▶ [Data]
Start of Block
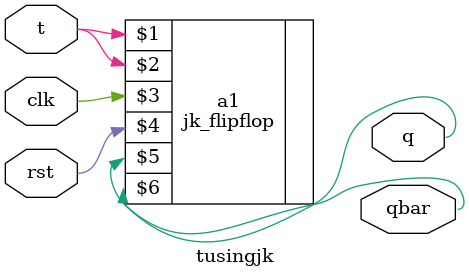
<source format=v>
`timescale 1ns / 1ps


module tusingjk(
    input t,clk,rst,
    output q,qbar
    );
    jk_flipflop a1(t,t,clk,rst,q,qbar);
endmodule

</source>
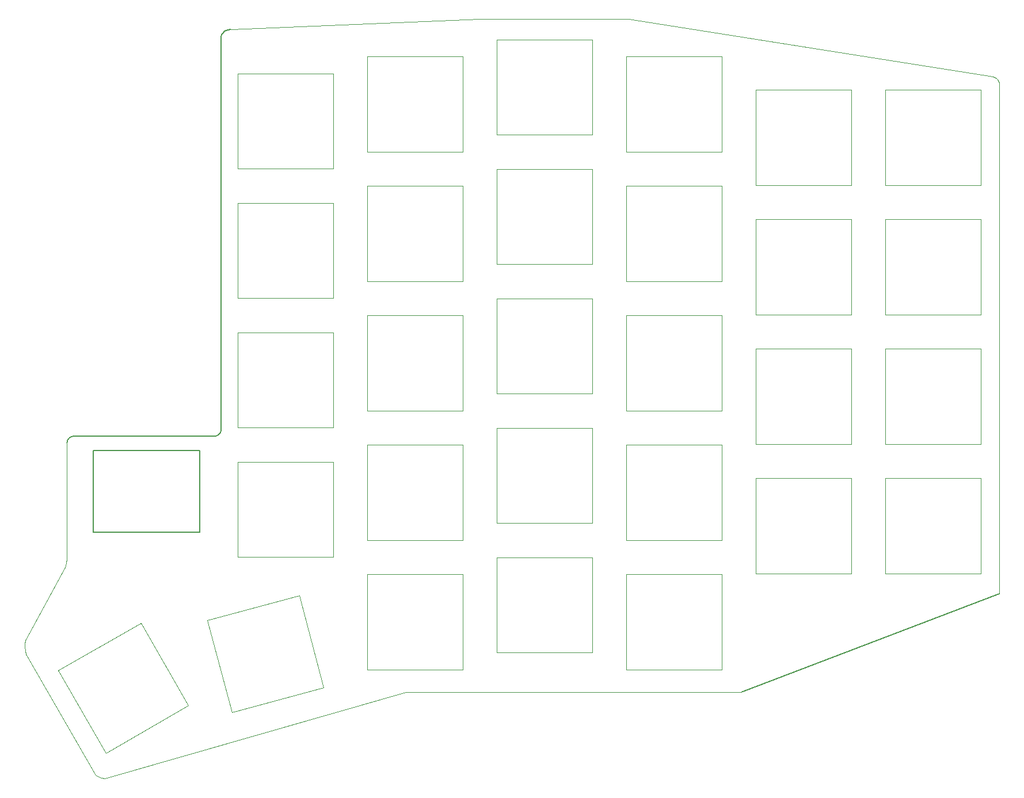
<source format=gbr>
G04 #@! TF.GenerationSoftware,KiCad,Pcbnew,(5.1.9-0-10_14)*
G04 #@! TF.CreationDate,2021-03-05T16:55:28-07:00*
G04 #@! TF.ProjectId,SofleKeyboardTopPlate,536f666c-654b-4657-9962-6f617264546f,rev?*
G04 #@! TF.SameCoordinates,Original*
G04 #@! TF.FileFunction,Profile,NP*
%FSLAX46Y46*%
G04 Gerber Fmt 4.6, Leading zero omitted, Abs format (unit mm)*
G04 Created by KiCad (PCBNEW (5.1.9-0-10_14)) date 2021-03-05 16:55:28*
%MOMM*%
%LPD*%
G01*
G04 APERTURE LIST*
G04 #@! TA.AperFunction,Profile*
%ADD10C,0.150000*%
G04 #@! TD*
G04 #@! TA.AperFunction,Profile*
%ADD11C,0.100000*%
G04 #@! TD*
G04 #@! TA.AperFunction,Profile*
%ADD12C,0.120000*%
G04 #@! TD*
G04 APERTURE END LIST*
D10*
X112995000Y-38000000D02*
X113395000Y-37900000D01*
X112695000Y-38100000D02*
X112995000Y-38000000D01*
X112495000Y-38200000D02*
X112695000Y-38100000D01*
X112295000Y-38400000D02*
X112495000Y-38200000D01*
X112095000Y-38700000D02*
X112295000Y-38400000D01*
X111995000Y-39045000D02*
X112095000Y-38700000D01*
X111995000Y-96800000D02*
G75*
G02*
X110995000Y-97800000I-1000000J0D01*
G01*
X89300000Y-98800000D02*
G75*
G02*
X90300000Y-97800000I1000000J0D01*
G01*
X108795000Y-111945000D02*
X108795000Y-105945000D01*
X93195000Y-111945000D02*
X108795000Y-111945000D01*
X93195000Y-99945000D02*
X93195000Y-111945000D01*
X108795000Y-99945000D02*
X93195000Y-99945000D01*
X108795000Y-105945000D02*
X108795000Y-99945000D01*
X111995000Y-96800000D02*
X111995000Y-39045000D01*
X90300000Y-97800000D02*
X110995000Y-97800000D01*
D11*
X225856871Y-45026466D02*
X226021621Y-45140600D01*
X89270257Y-115845000D02*
X89300000Y-98800000D01*
X226163321Y-45280582D02*
X226278881Y-45442807D01*
X149995000Y-36445000D02*
X171945000Y-36445000D01*
X226021621Y-45140600D02*
X226163321Y-45280582D01*
X139149128Y-135445000D02*
X94895000Y-148195000D01*
X83095000Y-128345000D02*
X83195000Y-127845000D01*
X83295000Y-129845000D02*
X83145000Y-129345000D01*
X139149128Y-135445000D02*
X188495000Y-135445000D01*
X149995000Y-36445000D02*
X113395000Y-37900000D01*
X226365281Y-45623672D02*
X226419381Y-45819571D01*
X83195000Y-127845000D02*
X88995000Y-117095000D01*
X226419381Y-45819571D02*
X226438181Y-46026902D01*
X226438181Y-46026902D02*
X226465181Y-120945000D01*
X225470441Y-44890146D02*
X225672111Y-44941776D01*
X93545000Y-147645000D02*
X93895000Y-147945000D01*
X83095000Y-128745000D02*
X83095000Y-128345000D01*
X89195000Y-116495000D02*
X88995000Y-117095000D01*
D10*
X226465181Y-120945000D02*
X188495000Y-135445000D01*
D11*
X225672111Y-44941776D02*
X225856871Y-45026466D01*
X93895000Y-147945000D02*
X94345000Y-148095000D01*
X83145000Y-129345000D02*
X83095000Y-128745000D01*
X94345000Y-148095000D02*
X94895000Y-148195000D01*
X89270257Y-115845000D02*
X89195000Y-116495000D01*
X171945000Y-36445000D02*
X225470441Y-44890146D01*
X93545000Y-147645000D02*
X83295000Y-129845000D01*
X226278881Y-45442807D02*
X226365281Y-45623672D01*
D12*
X209697800Y-103991400D02*
X209697800Y-117991400D01*
X209697800Y-117991400D02*
X223697800Y-117991400D01*
X223697800Y-117991400D02*
X223697800Y-103991400D01*
X223697800Y-103991400D02*
X209697800Y-103991400D01*
X88045622Y-132279222D02*
X95045622Y-144403578D01*
X100169978Y-125279222D02*
X88045622Y-132279222D01*
X107169978Y-137403578D02*
X100169978Y-125279222D01*
X95045622Y-144403578D02*
X107169978Y-137403578D01*
X113548053Y-138414614D02*
X127071014Y-134791147D01*
X109924586Y-124891653D02*
X113548053Y-138414614D01*
X123447547Y-121268186D02*
X109924586Y-124891653D01*
X127071014Y-134791147D02*
X123447547Y-121268186D01*
X114447800Y-101591400D02*
X114447800Y-115591400D01*
X114447800Y-115591400D02*
X128447800Y-115591400D01*
X128447800Y-115591400D02*
X128447800Y-101591400D01*
X128447800Y-101591400D02*
X114447800Y-101591400D01*
X128447800Y-82541400D02*
X114447800Y-82541400D01*
X128447800Y-96541400D02*
X128447800Y-82541400D01*
X114447800Y-96541400D02*
X128447800Y-96541400D01*
X114447800Y-82541400D02*
X114447800Y-96541400D01*
X114447800Y-63491400D02*
X114447800Y-77491400D01*
X114447800Y-77491400D02*
X128447800Y-77491400D01*
X128447800Y-77491400D02*
X128447800Y-63491400D01*
X128447800Y-63491400D02*
X114447800Y-63491400D01*
X128447800Y-44441400D02*
X114447800Y-44441400D01*
X128447800Y-58441400D02*
X128447800Y-44441400D01*
X114447800Y-58441400D02*
X128447800Y-58441400D01*
X114447800Y-44441400D02*
X114447800Y-58441400D01*
X133497800Y-118141400D02*
X133497800Y-132141400D01*
X133497800Y-132141400D02*
X147497800Y-132141400D01*
X147497800Y-132141400D02*
X147497800Y-118141400D01*
X147497800Y-118141400D02*
X133497800Y-118141400D01*
X147497800Y-99091400D02*
X133497800Y-99091400D01*
X147497800Y-113091400D02*
X147497800Y-99091400D01*
X133497800Y-113091400D02*
X147497800Y-113091400D01*
X133497800Y-99091400D02*
X133497800Y-113091400D01*
X133497800Y-80041400D02*
X133497800Y-94041400D01*
X133497800Y-94041400D02*
X147497800Y-94041400D01*
X147497800Y-94041400D02*
X147497800Y-80041400D01*
X147497800Y-80041400D02*
X133497800Y-80041400D01*
X147497800Y-60991400D02*
X133497800Y-60991400D01*
X147497800Y-74991400D02*
X147497800Y-60991400D01*
X133497800Y-74991400D02*
X147497800Y-74991400D01*
X133497800Y-60991400D02*
X133497800Y-74991400D01*
X133497800Y-41941400D02*
X133497800Y-55941400D01*
X133497800Y-55941400D02*
X147497800Y-55941400D01*
X147497800Y-55941400D02*
X147497800Y-41941400D01*
X147497800Y-41941400D02*
X133497800Y-41941400D01*
X166547800Y-115641400D02*
X152547800Y-115641400D01*
X166547800Y-129641400D02*
X166547800Y-115641400D01*
X152547800Y-129641400D02*
X166547800Y-129641400D01*
X152547800Y-115641400D02*
X152547800Y-129641400D01*
X152547800Y-96591400D02*
X152547800Y-110591400D01*
X152547800Y-110591400D02*
X166547800Y-110591400D01*
X166547800Y-110591400D02*
X166547800Y-96591400D01*
X166547800Y-96591400D02*
X152547800Y-96591400D01*
X166547800Y-77541400D02*
X152547800Y-77541400D01*
X166547800Y-91541400D02*
X166547800Y-77541400D01*
X152547800Y-91541400D02*
X166547800Y-91541400D01*
X152547800Y-77541400D02*
X152547800Y-91541400D01*
X152547800Y-58491400D02*
X152547800Y-72491400D01*
X152547800Y-72491400D02*
X166547800Y-72491400D01*
X166547800Y-72491400D02*
X166547800Y-58491400D01*
X166547800Y-58491400D02*
X152547800Y-58491400D01*
X166547800Y-39441400D02*
X152547800Y-39441400D01*
X166547800Y-53441400D02*
X166547800Y-39441400D01*
X152547800Y-53441400D02*
X166547800Y-53441400D01*
X152547800Y-39441400D02*
X152547800Y-53441400D01*
X171597800Y-118141400D02*
X171597800Y-132141400D01*
X171597800Y-132141400D02*
X185597800Y-132141400D01*
X185597800Y-132141400D02*
X185597800Y-118141400D01*
X185597800Y-118141400D02*
X171597800Y-118141400D01*
X185597800Y-99091400D02*
X171597800Y-99091400D01*
X185597800Y-113091400D02*
X185597800Y-99091400D01*
X171597800Y-113091400D02*
X185597800Y-113091400D01*
X171597800Y-99091400D02*
X171597800Y-113091400D01*
X171597800Y-80041400D02*
X171597800Y-94041400D01*
X171597800Y-94041400D02*
X185597800Y-94041400D01*
X185597800Y-94041400D02*
X185597800Y-80041400D01*
X185597800Y-80041400D02*
X171597800Y-80041400D01*
X185597800Y-60991400D02*
X171597800Y-60991400D01*
X185597800Y-74991400D02*
X185597800Y-60991400D01*
X171597800Y-74991400D02*
X185597800Y-74991400D01*
X171597800Y-60991400D02*
X171597800Y-74991400D01*
X171597800Y-41941400D02*
X171597800Y-55941400D01*
X171597800Y-55941400D02*
X185597800Y-55941400D01*
X185597800Y-55941400D02*
X185597800Y-41941400D01*
X185597800Y-41941400D02*
X171597800Y-41941400D01*
X190647800Y-103991400D02*
X190647800Y-117991400D01*
X190647800Y-117991400D02*
X204647800Y-117991400D01*
X204647800Y-117991400D02*
X204647800Y-103991400D01*
X204647800Y-103991400D02*
X190647800Y-103991400D01*
X223697800Y-84941400D02*
X209697800Y-84941400D01*
X223697800Y-98941400D02*
X223697800Y-84941400D01*
X209697800Y-98941400D02*
X223697800Y-98941400D01*
X209697800Y-84941400D02*
X209697800Y-98941400D01*
X190647800Y-84941400D02*
X190647800Y-98941400D01*
X190647800Y-98941400D02*
X204647800Y-98941400D01*
X204647800Y-98941400D02*
X204647800Y-84941400D01*
X204647800Y-84941400D02*
X190647800Y-84941400D01*
X223697800Y-65891400D02*
X209697800Y-65891400D01*
X223697800Y-79891400D02*
X223697800Y-65891400D01*
X209697800Y-79891400D02*
X223697800Y-79891400D01*
X209697800Y-65891400D02*
X209697800Y-79891400D01*
X190647800Y-65891400D02*
X190647800Y-79891400D01*
X190647800Y-79891400D02*
X204647800Y-79891400D01*
X204647800Y-79891400D02*
X204647800Y-65891400D01*
X204647800Y-65891400D02*
X190647800Y-65891400D01*
X204647800Y-46841400D02*
X190647800Y-46841400D01*
X204647800Y-60841400D02*
X204647800Y-46841400D01*
X190647800Y-60841400D02*
X204647800Y-60841400D01*
X190647800Y-46841400D02*
X190647800Y-60841400D01*
X209697800Y-46841400D02*
X209697800Y-60841400D01*
X209697800Y-60841400D02*
X223697800Y-60841400D01*
X223697800Y-60841400D02*
X223697800Y-46841400D01*
X223697800Y-46841400D02*
X209697800Y-46841400D01*
M02*

</source>
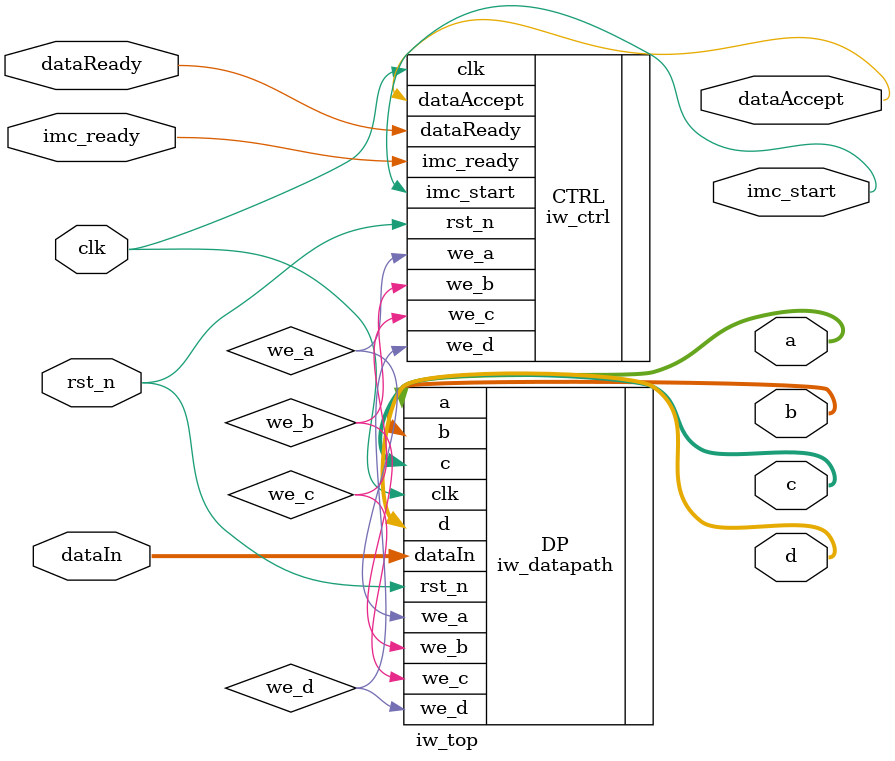
<source format=sv>
module iw_top (
    input  logic        clk, rst_n,
  // upstream
    input  logic        dataReady,
    input  logic [15:0] dataIn,
    output logic        dataAccept,
  // to IMC
    input  logic        imc_ready,
    output logic        imc_start,
    output logic [15:0] a, b, c, d
);
    logic we_a, we_b, we_c, we_d;

    iw_ctrl     CTRL(.clk, .rst_n, .dataReady, .dataAccept,
                    .imc_ready, .imc_start, .we_a, .we_b, .we_c, .we_d);
    iw_datapath DP  (.clk, .rst_n, .dataIn, .we_a, .we_b, .we_c, .we_d, .a, .b, .c, .d);
    
endmodule
</source>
End of Block
The number of lines in the entries holding the word "KiCad" is what is needed. Supply that number only.

2